Records follow. Copy every line with "down".

Collected data:
****

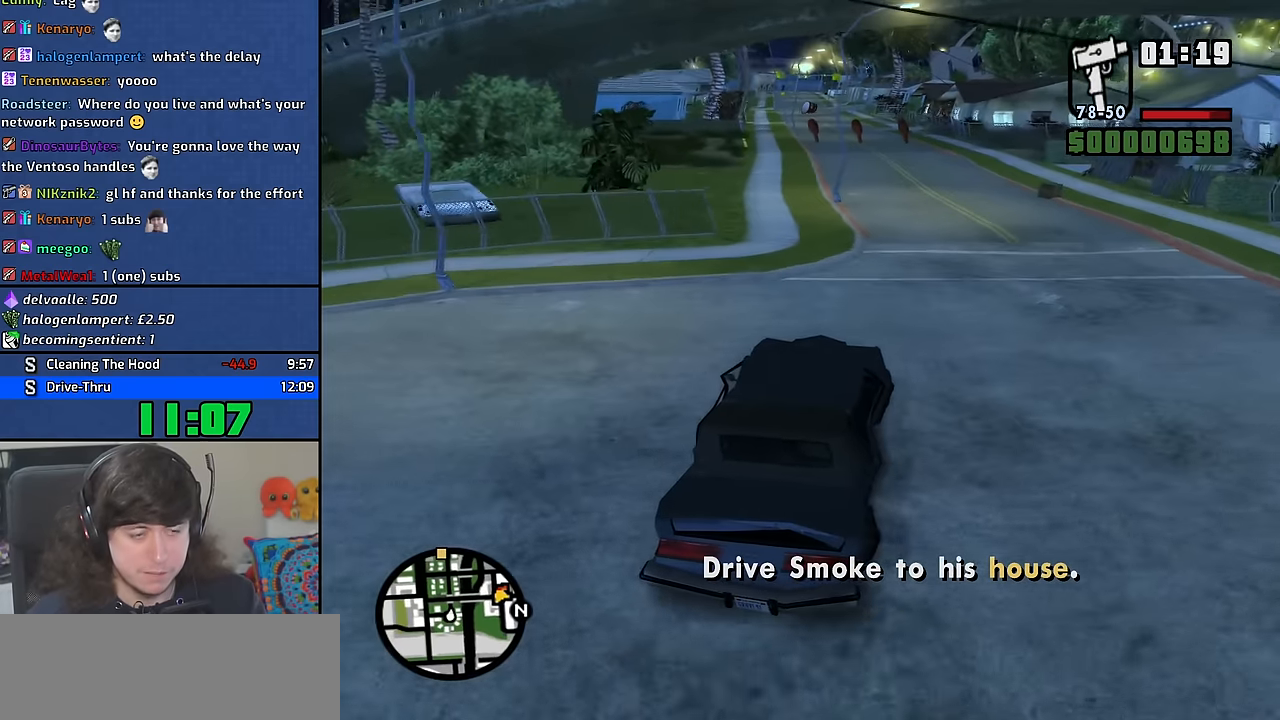
{"keys": ["6", "w"], "mouse": [], "events": [[83, "d", "up"]]}
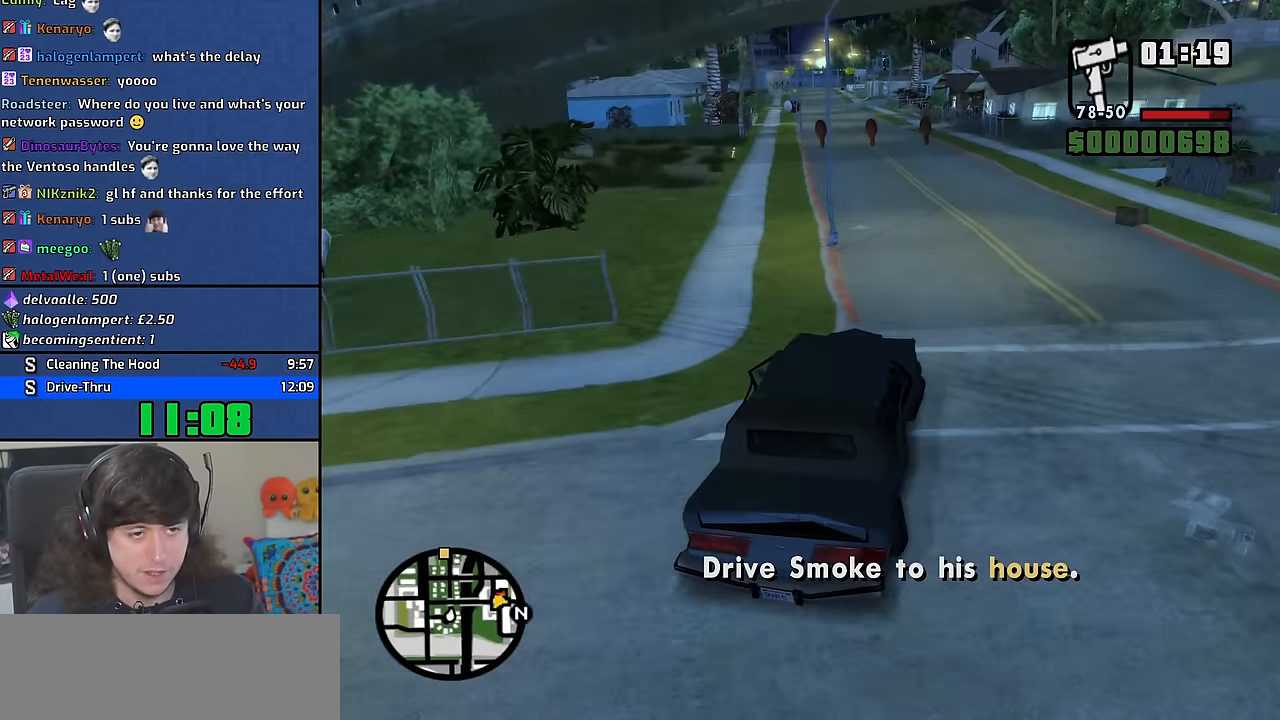
{"keys": ["6", "a", "w"], "mouse": [], "events": [[433, "a", "down"]]}
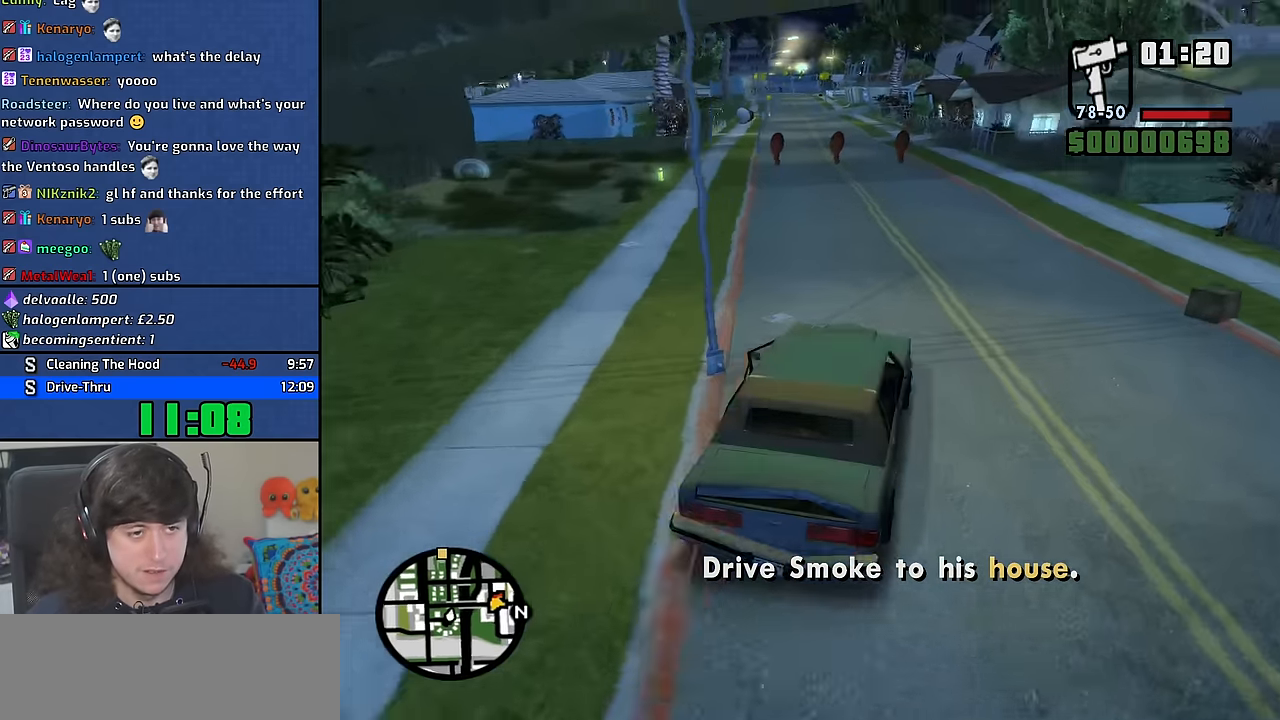
{"keys": ["6", "w"], "mouse": [], "events": [[17, "a", "up"], [333, "a", "down"], [450, "a", "up"]]}
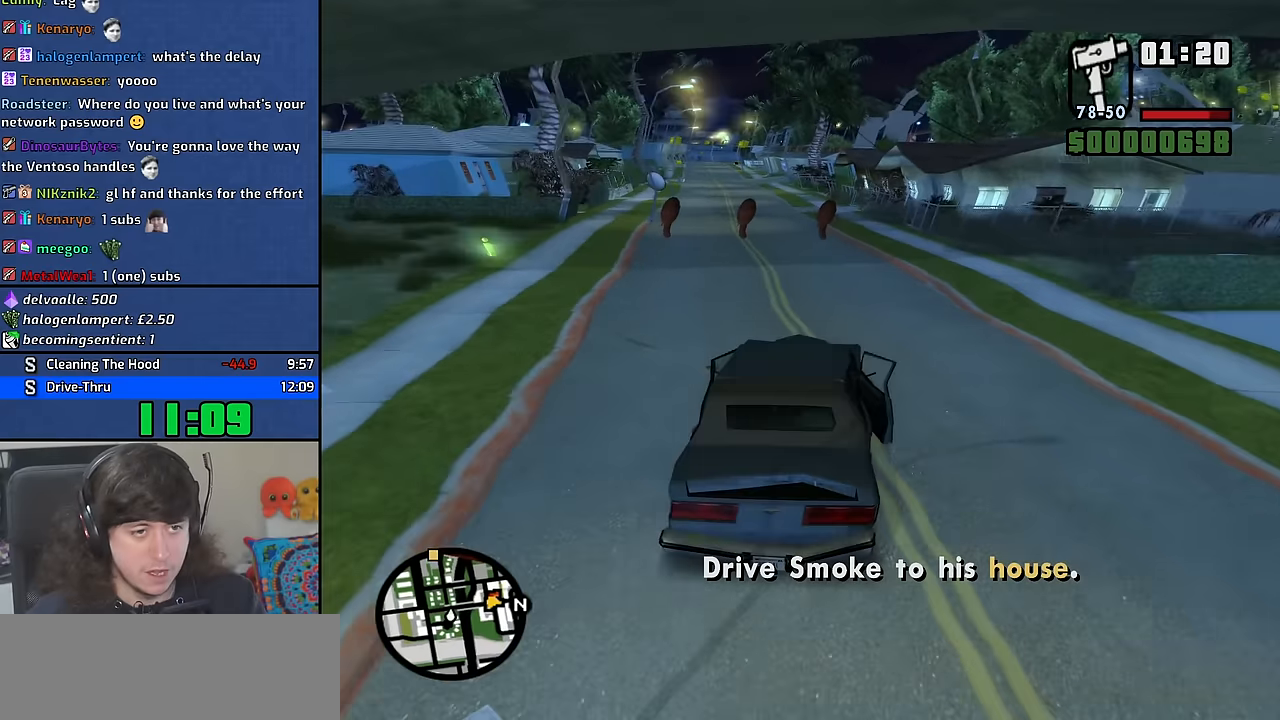
{"keys": ["6", "w"], "mouse": [], "events": [[66, "a", "down"], [133, "a", "up"], [250, "a", "down"], [416, "a", "up"]]}
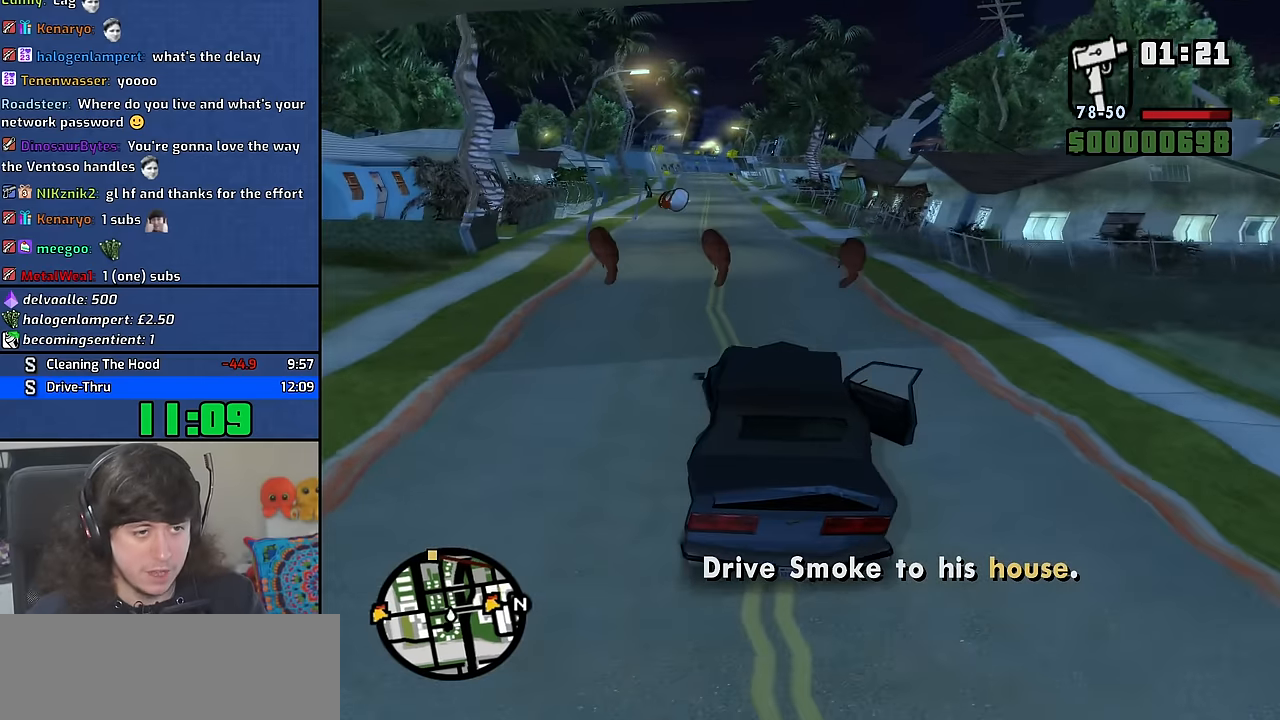
{"keys": ["6", "a", "w"], "mouse": [], "events": [[83, "d", "down"], [216, "d", "up"], [466, "a", "down"]]}
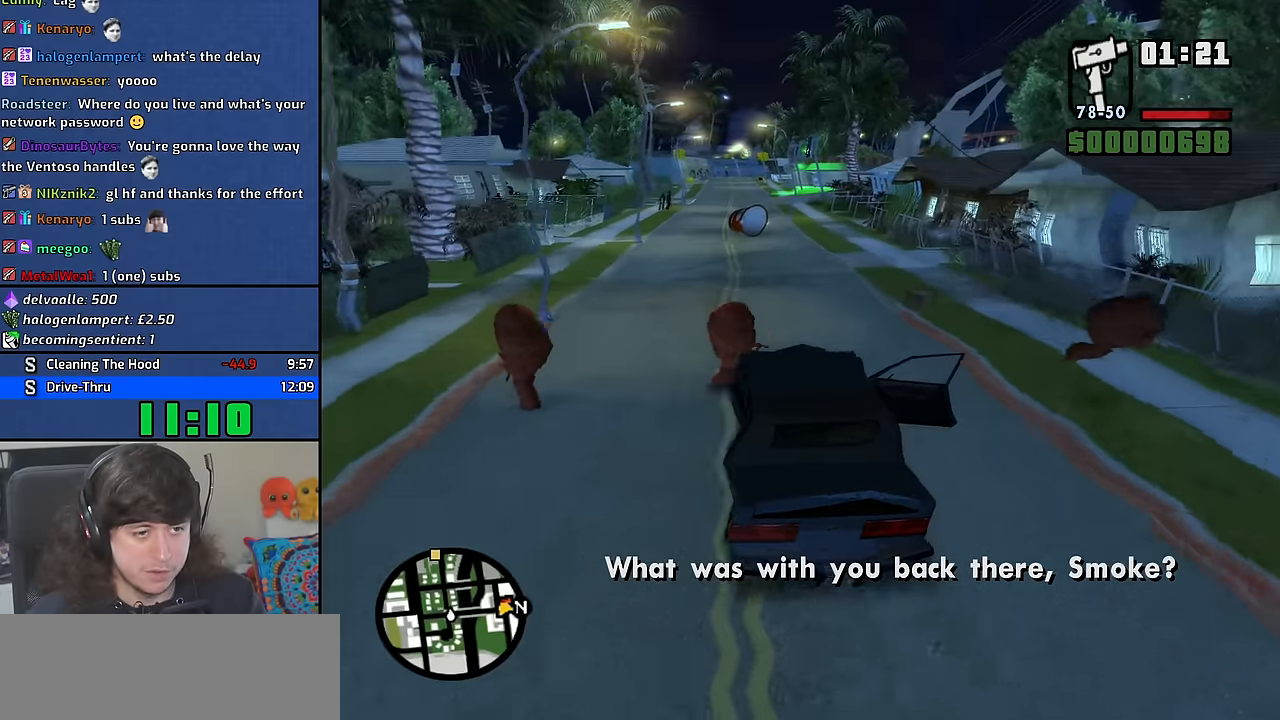
{"keys": ["6", "w"], "mouse": [], "events": [[100, "a", "up"], [216, "a", "down"], [466, "a", "up"]]}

****

• **ANSWER TO THE EXERCISE**
{"keys": ["6", "a", "w"], "mouse": [], "events": [[433, "a", "down"]]}
{"keys": ["6", "w"], "mouse": [], "events": [[17, "a", "up"], [333, "a", "down"], [450, "a", "up"]]}
{"keys": ["6", "w"], "mouse": [], "events": [[66, "a", "down"], [133, "a", "up"], [250, "a", "down"], [416, "a", "up"]]}
{"keys": ["6", "a", "w"], "mouse": [], "events": [[83, "d", "down"], [216, "d", "up"], [466, "a", "down"]]}
{"keys": ["6", "w"], "mouse": [], "events": [[100, "a", "up"], [216, "a", "down"], [466, "a", "up"]]}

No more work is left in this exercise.